Eighteen intervention studies (8 between-group studies and 10 pre-post studies, involving 495 children with ASD) were included in the meta-analysis, aimed at study broader outcomes in children with ASD who had ever participated in an early comprehensive treatment model (CTM) and examined the predictors of developmental gains. «Shi B, Wu W, Dai M ym. Cognitive, Language, and Be...»1 Twelve studies used early intensive behavioral intervention (EIBI), two used the Early Start Denver Model (ESDM), and four used other interventions. Outcomes were categorized into three parts: cognitive, language and behavioral. With regard to the intervention characteristics, eight studies were implemented by therapists and parents. The intervention duration and intensity ranged from 6 to 60 months and from 15 to 40 weekly hours, respectively. the comparison conditions in the eight between-group studies, which included 6 EIBI programs and 2 ESDM programs, were treatment as usual (n = 5), different implementers (n = 2), and active comparison (n = 1).
Six studies (33 %) were assessed as "strong", suggesting low risk of bias, whereas as 2 (11 %) were assessed as "adequate", suggesting moderate risk of bias, and 10 (56 %) as "weak", suggesting high risk of bias.
The mean pre-IQ, reported in 15 studies, was 50–64; the mean pretest age was 24–49 months, and the mean age at the last assessment was 66–192 months.
Overall, most children with ASD who had ever participated in an early CTM, made gains in many areas of functioning, especially in terms of symptom- and language-related outcomes. The pooled standardized mean change ES for IQ, covering 420 participants, was 0.85 (95% CI: 0.47 to 1.22). The pooled ESs for expressive language and receptive language were 1.12 (95% CI: 0.70 to 1.53) and 1.11 (95% CI: 0.83 to 1.40), respectively. Regarding the longitudinal changes in ASD symptom severity, seven studies reported relevant data, and three of them showed a favorable effect. The pooled ES was −0.68 (95% CI: −1.24 to −0.12). For adaptive functioning, the subdomains showed heterogeneity. A medium ES was found for both communication (ES = 0.75, 95% CI: 0.47 to 1.02) and social (ES = 0.55; 95% CI: 0.17 to 0.92), whereas a trivial ES was found for daily living skills (ES = −0.05, 95% CI: −0.49 to 0.39) and composite score (ES = 0.15, 95% CI: −0.28 to 0.57).
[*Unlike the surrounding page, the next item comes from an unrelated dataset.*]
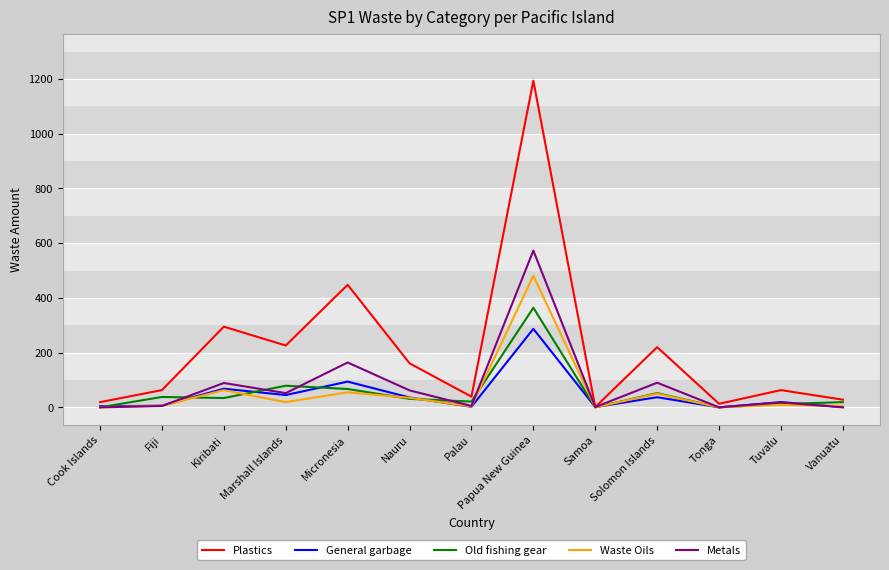

Rank the series by their maximum value, from lowest to highest.

General garbage, Old fishing gear, Waste Oils, Metals, Plastics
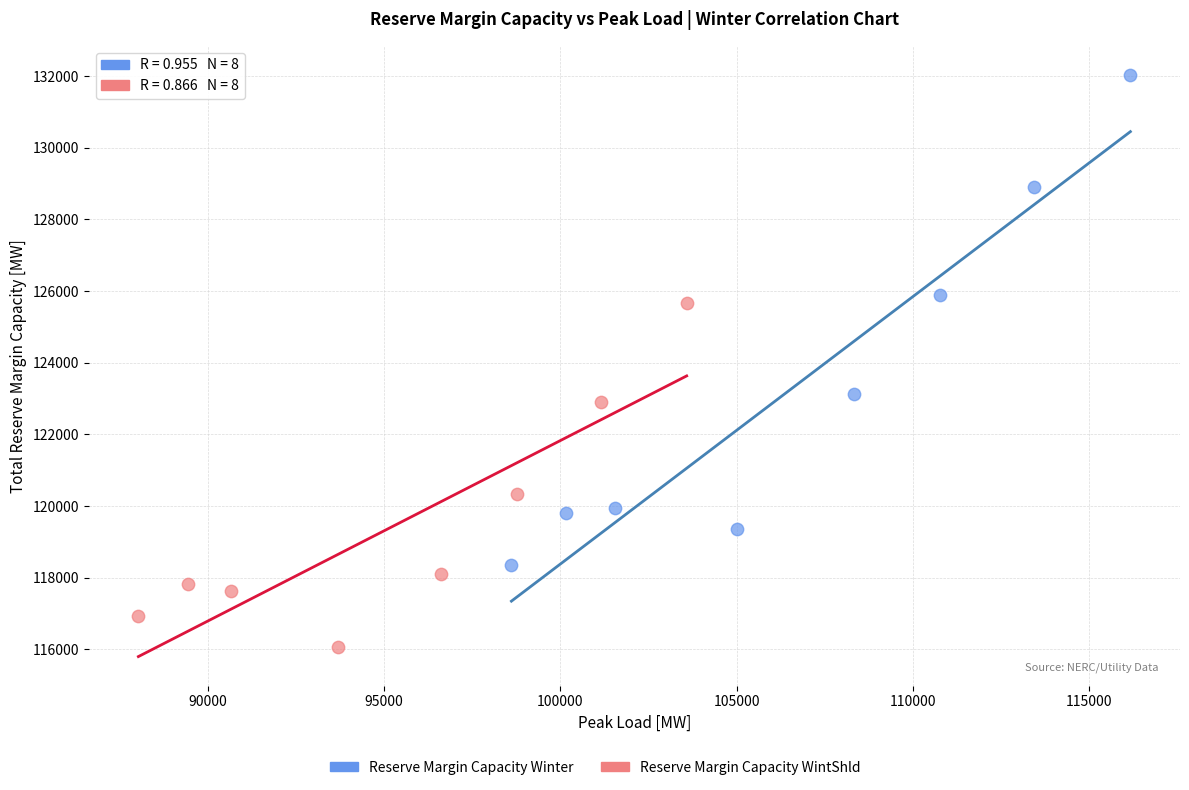

Which series contains the lowest Y value?

Reserve Margin Capacity WintShld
Stratified analyses indicated that the ESDM displayed the largest effect on IQ improvement (ES 1.37, 95% CI: 0.95 to 1.80), while EIBI was more effective for symptom reduction (ES -1.27, 95% CI: -1.96 to -0.58). Further, meta-regression suggested that interventions with parent involvement, higher intensity, and longer treatment hours yielded greater improvements in IQ and social adaptive functioning, respectively.
Comments: Most extant research involves small, non-randomized studies, preventing definitive conclusions from being drawn.
Another meta-analysis «Daniolou S, Pandis N, Znoj H. The Efficacy of Earl...»2 was aimed to investigate the efficacy of early interventions in improving the cognitive ability, language, and adaptive behavior of pre-school children with ASDs through a systematic review of randomized controlled trials (RCTs). In total, 33 RCTs were included in the meta-analysis using the random effects model. The total sample consisted of 2581 children (age range: 12–132 months). Early interventions led to positive outcomes for cognitive ability (g = 0.32; 95% CI: 0.05, 0.58; p = 0.02), daily living skills (g = 0.35; 95% CI: 0.08, 0.63; p = 0.01), and motor skills (g = 0.39; 95% CI: 0.16, 0.62; p = 0.001), while no positive outcomes were found for the remaining variables. However, when studies without the blinding of outcome assessment were excluded, positive outcomes of early interventions only remained for daily living skills (g = 0.28; 95% CI: 0.04, 0.52; p = 0.02) and motor skills (g = 0.40; 95% CI: 0.11, 0.69; p = 0.007).
Comments: There was a large heterogeneity between the studies included in analysis.